Back & neck pain home relief: 5 common mistakes you didn’t know!
Back and neck pain are one of the most common complaints during lockdown. Working from home without a proper office setting, bad posture and stress are some of the main reasons of back and neck pain. So, in a desperate attempt to relieve the pain, we buy expensive products that claim to be good at relieving back pain, instead of taking help from doctors.
I have seen a lot of advertising on the internet recommending products for back & neck pain such as massage guns. Before you invest in tools or products try to find the cause of your problem, as the back & neck pain origin could be different from person to person. Ask your Physio, osteopath, sports or massage therapist first to make sure the product is suitable for you.
5 common mistakes when treating back and neck pain at home
1. No knowing the cause of your back and neck pain
There are many causes of back and neck pain ranging from strains, sprains, fractures, discs, nerves, joints or more complex cases such as cancer, kidneys, vitamin/mineral deficiency or even heart conditions. First you need to have the correct diagnosis to receive the most appropriate advice for your particular injury or problem. As I mentioned before, although you might present the same symptoms as someone else, the root of the pain may be different.

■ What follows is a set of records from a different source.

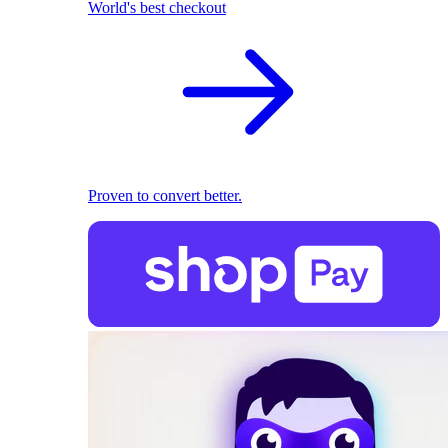
World's best checkout
Proven to convert better.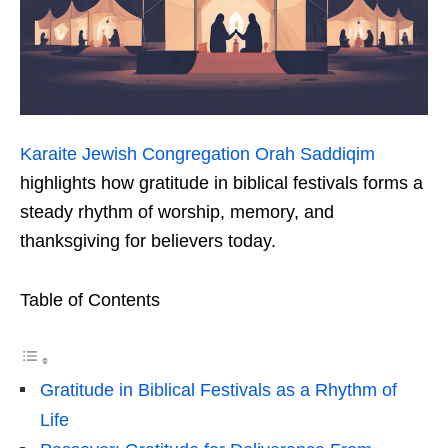
Karaite Jewish Congregation Orah Saddiqim
highlights how gratitude in biblical festivals forms a
steady rhythm of worship, memory, and
thanksgiving for believers today.
Table of Contents
Gratitude in Biblical Festivals as a Rhythm of
Life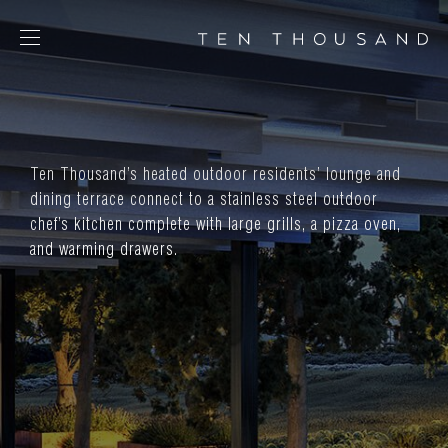
SCHEDULE TOUR
CHAT NOW
Ten Thousand’s heated outdoor residents’ lounge and
CONTACT
dining terrace connect to a stainless steel outdoor
CONCEPT
chef’s kitchen complete with large grills, a pizza oven,
AMENITIES
and warming drawers.
SERVICES
RESIDENCES
FLOORPLANS
NEIGHBORHOOD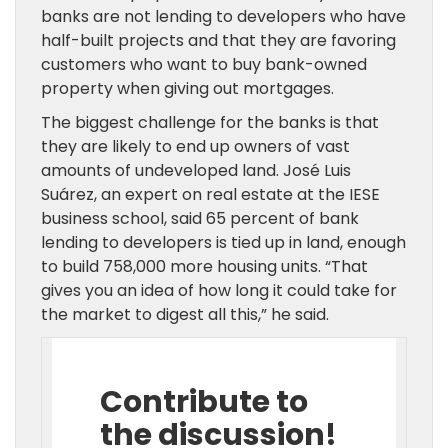
banks are not lending to developers who have
half-built projects and that they are favoring
customers who want to buy bank-owned
property when giving out mortgages.
The biggest challenge for the banks is that
they are likely to end up owners of vast
amounts of undeveloped land. José Luis
Suárez, an expert on real estate at the IESE
business school, said 65 percent of bank
lending to developers is tied up in land, enough
to build 758,000 more housing units. “That
gives you an idea of how long it could take for
the market to digest all this,” he said.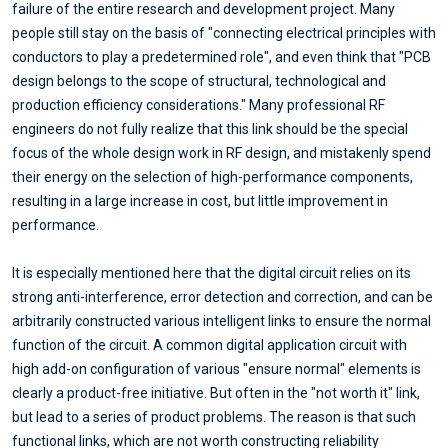
failure of the entire research and development project. Many
people still stay on the basis of "connecting electrical principles with
conductors to play a predetermined role", and even think that "PCB
design belongs to the scope of structural, technological and
production efficiency considerations." Many professional RF
engineers do not fully realize that this link should be the special
focus of the whole design work in RF design, and mistakenly spend
their energy on the selection of high-performance components,
resulting in a large increase in cost, but little improvement in
performance.
It is especially mentioned here that the digital circuit relies on its
strong anti-interference, error detection and correction, and can be
arbitrarily constructed various intelligent links to ensure the normal
function of the circuit. A common digital application circuit with
high add-on configuration of various "ensure normal" elements is
clearly a product-free initiative. But often in the "not worth it" link,
but lead to a series of product problems. The reason is that such
functional links, which are not worth constructing reliability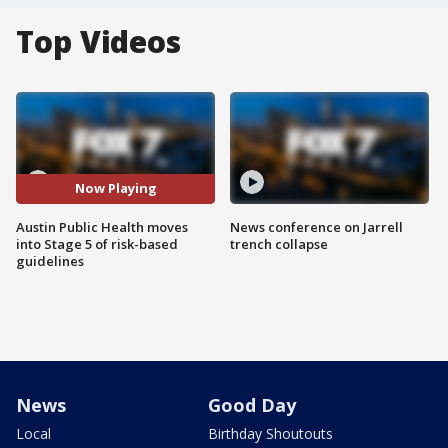
Top Videos
Now Playing
Austin Public Health moves
News conference on Jarrell
into Stage 5 of risk-based
trench collapse
guidelines
News
Good Day
Local
Birthday Shoutouts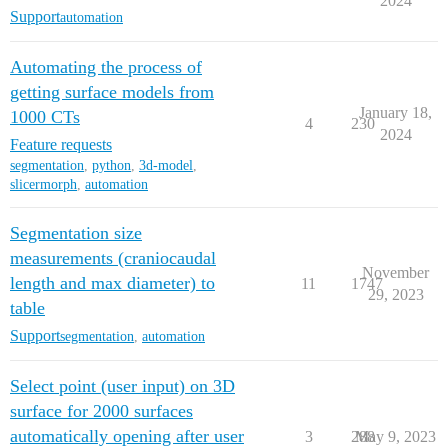
2024
Support
automation
Automating the process of
getting surface models from
January 18,
1000 CTs
4
230
2024
Feature requests
segmentation
,
python
,
3d-model
,
slicermorph
,
automation
Segmentation size
measurements (craniocaudal
November
length and max diameter) to
11
1747
29, 2023
table
Support
segmentation
,
automation
Select point (user input) on 3D
surface for 2000 surfaces
automatically opening after user
3
288
May 9, 2023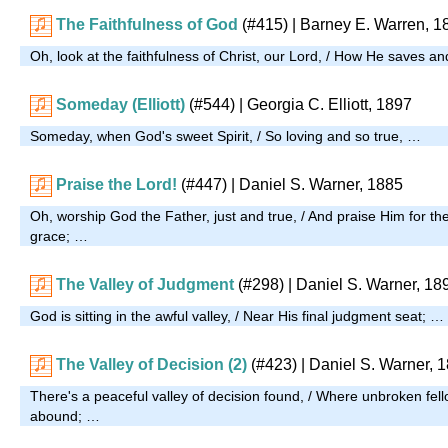
The Faithfulness of God
(#415)
| Barney E. Warren, 1
Oh, look at the faithfulness of Christ, our Lord, / How He saves a
Someday (Elliott)
(#544)
| Georgia C. Elliott, 1897
Someday, when God's sweet Spirit, / So loving and so true, …
Praise the Lord!
(#447)
| Daniel S. Warner, 1885
Oh, worship God the Father, just and true, / And praise Him for th
grace; …
The Valley of Judgment
(#298)
| Daniel S. Warner, 18
God is sitting in the awful valley, / Near His final judgment seat; …
The Valley of Decision (2)
(#423)
| Daniel S. Warner, 
There's a peaceful valley of decision found, / Where unbroken fel
abound; …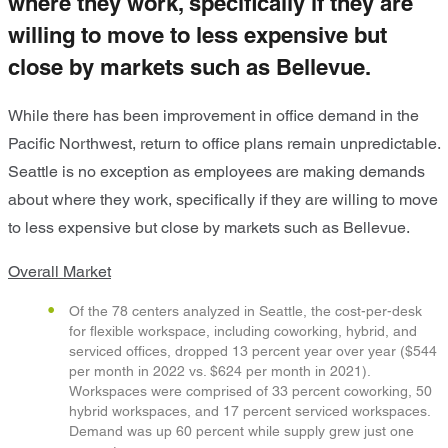
where they work, specifically if they are
willing to move to less expensive but
close by markets such as Bellevue.
While there has been improvement in office demand in the
Pacific Northwest, return to office plans remain unpredictable.
Seattle is no exception as employees are making demands
about where they work, specifically if they are willing to move
to less expensive but close by markets such as Bellevue.
Overall Market
Of the 78 centers analyzed in Seattle, the cost-per-desk
for flexible workspace, including coworking, hybrid, and
serviced offices, dropped 13 percent year over year ($544
per month in 2022 vs. $624 per month in 2021).
Workspaces were comprised of 33 percent coworking, 50
hybrid workspaces, and 17 percent serviced workspaces.
Demand was up 60 percent while supply grew just one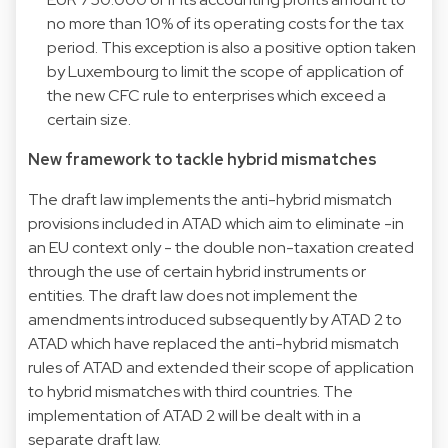
no more than 10% of its operating costs for the tax
period. This exception is also a positive option taken
by Luxembourg to limit the scope of application of
the new CFC rule to enterprises which exceed a
certain size.
New framework to tackle hybrid mismatches
The draft law implements the anti-hybrid mismatch
provisions included in ATAD which aim to eliminate -in
an EU context only - the double non-taxation created
through the use of certain hybrid instruments or
entities. The draft law does not implement the
amendments introduced subsequently by ATAD 2 to
ATAD which have replaced the anti-hybrid mismatch
rules of ATAD and extended their scope of application
to hybrid mismatches with third countries. The
implementation of ATAD 2 will be dealt with in a
separate draft law.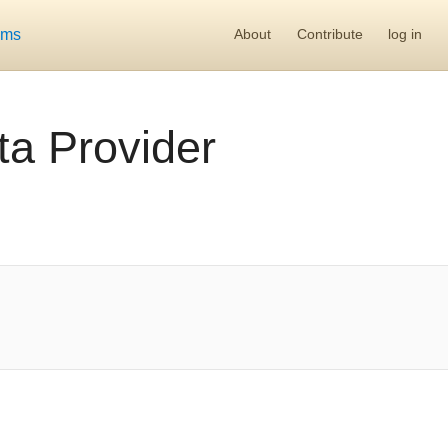
ums
About
Contribute
log in
a Provider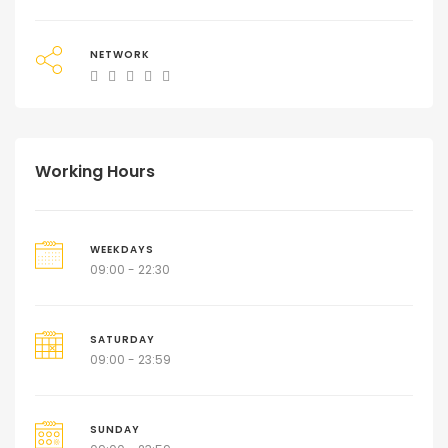
NETWORK
Working Hours
WEEKDAYS
09:00 - 22:30
SATURDAY
09:00 - 23:59
SUNDAY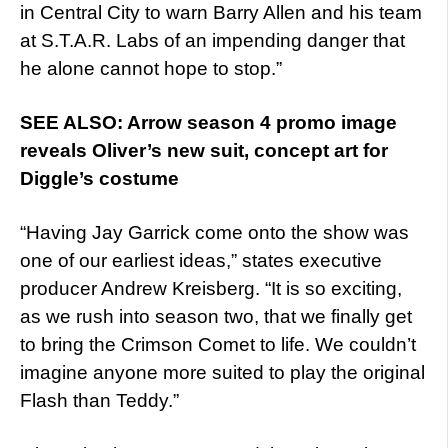
in Central City to warn Barry Allen and his team
at S.T.A.R. Labs of an impending danger that
he alone cannot hope to stop.”
SEE ALSO: Arrow season 4 promo image
reveals Oliver’s new suit, concept art for
Diggle’s costume
“Having Jay Garrick come onto the show was
one of our earliest ideas,” states executive
producer Andrew Kreisberg. “It is so exciting,
as we rush into season two, that we finally get
to bring the Crimson Comet to life. We couldn’t
imagine anyone more suited to play the original
Flash than Teddy.”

2. Incorrect use of Ice packs
Unlike what you read everywhere, cold therapy should be applied precisely on the inflamed tissue and not a big bag of peas all over for the whole area. That is why we recommend using individual ice cubes wrapped in a thin plastic bag or towel. The cold needs to be powerful enough to reach the correct depth and the bag of peas does not. Also, surrounding areas near the inflammation might need to be released from tightness and spasms. These areas need heat, not cold.
When using a cold ice pack on an injured area, leave for 5-10 minutes. The skin should not go red, if it does take the ice off, wait and repeat. For acute injury (less than 36h) repeat every two hours otherwise three times a day, evenly spaced.
3. Icing fractures
If you suspect a fracture do not use ice as you may be disrupting the blood supply to the area, which is more important than calming the inflammation. Never ice over organs.

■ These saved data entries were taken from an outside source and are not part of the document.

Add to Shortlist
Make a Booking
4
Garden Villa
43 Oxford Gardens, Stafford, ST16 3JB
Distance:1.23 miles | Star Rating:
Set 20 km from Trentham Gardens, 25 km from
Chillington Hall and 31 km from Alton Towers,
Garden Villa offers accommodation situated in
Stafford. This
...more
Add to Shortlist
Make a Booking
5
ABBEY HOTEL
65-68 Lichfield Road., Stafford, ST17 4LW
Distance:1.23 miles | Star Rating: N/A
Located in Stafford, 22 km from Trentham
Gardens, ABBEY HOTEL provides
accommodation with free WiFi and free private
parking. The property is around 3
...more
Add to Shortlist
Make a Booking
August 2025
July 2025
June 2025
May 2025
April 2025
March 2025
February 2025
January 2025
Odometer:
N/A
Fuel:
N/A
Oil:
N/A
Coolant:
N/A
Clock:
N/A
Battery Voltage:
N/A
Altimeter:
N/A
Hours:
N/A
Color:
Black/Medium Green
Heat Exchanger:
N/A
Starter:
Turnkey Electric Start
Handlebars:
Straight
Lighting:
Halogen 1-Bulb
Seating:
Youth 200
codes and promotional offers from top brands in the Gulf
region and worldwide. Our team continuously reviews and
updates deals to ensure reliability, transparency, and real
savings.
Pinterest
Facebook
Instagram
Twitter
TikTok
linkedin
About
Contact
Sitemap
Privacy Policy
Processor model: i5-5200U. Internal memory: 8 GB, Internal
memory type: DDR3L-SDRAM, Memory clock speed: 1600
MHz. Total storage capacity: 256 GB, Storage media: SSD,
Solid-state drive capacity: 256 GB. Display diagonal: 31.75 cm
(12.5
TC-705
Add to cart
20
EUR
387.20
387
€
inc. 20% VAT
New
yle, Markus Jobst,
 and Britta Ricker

You need to see medical advice as soon as possible. In the case of rib fracture they heal by themselves, but it is good to have an X-ray to make sure the internal organs aren’t compromised.
4. Sleeping in the wrong position
The worst thing you can do is sleep on your front with your head twisted. You can get muscle shortening, spasm or severe joint restrictions. Your abdomen is sinking with no support for the lower back.
Use a firm mattress with correct pillow height and ideally sleep on your back. Ensure your pillow supports your head properly and place a pillow under your knee in order to maintain a correct alignment of your spine. If the pillow is too high this will increase neck flexion causing strain in the cervical region (neck). If you want more info in sleeping posture read our blog sleep postures.
5. Stop moving because you are feeling back or neck pain
When we are feeling back or neck pain our instinct is to stay in bed or lay down on the sofa and don’t move. Lack of movement makes the pain worse. Walk around and slowly to keep the blood flow. Avoid stairs if your pain is focused on your lower back. Try gentle stretches:
For your upper back try shoulder rolls (general ease): Roll shoulders up, back and down, squeeze shoulder blades together.
For your lower back: 1) Lie on your back with your knees bent, 2) Raise one knee towards your chest as far as you can, and then raise the other to meet it. 3) Place your hands around your knees and pull them gently towards you until you feel a stretch in your back. 4) Relax.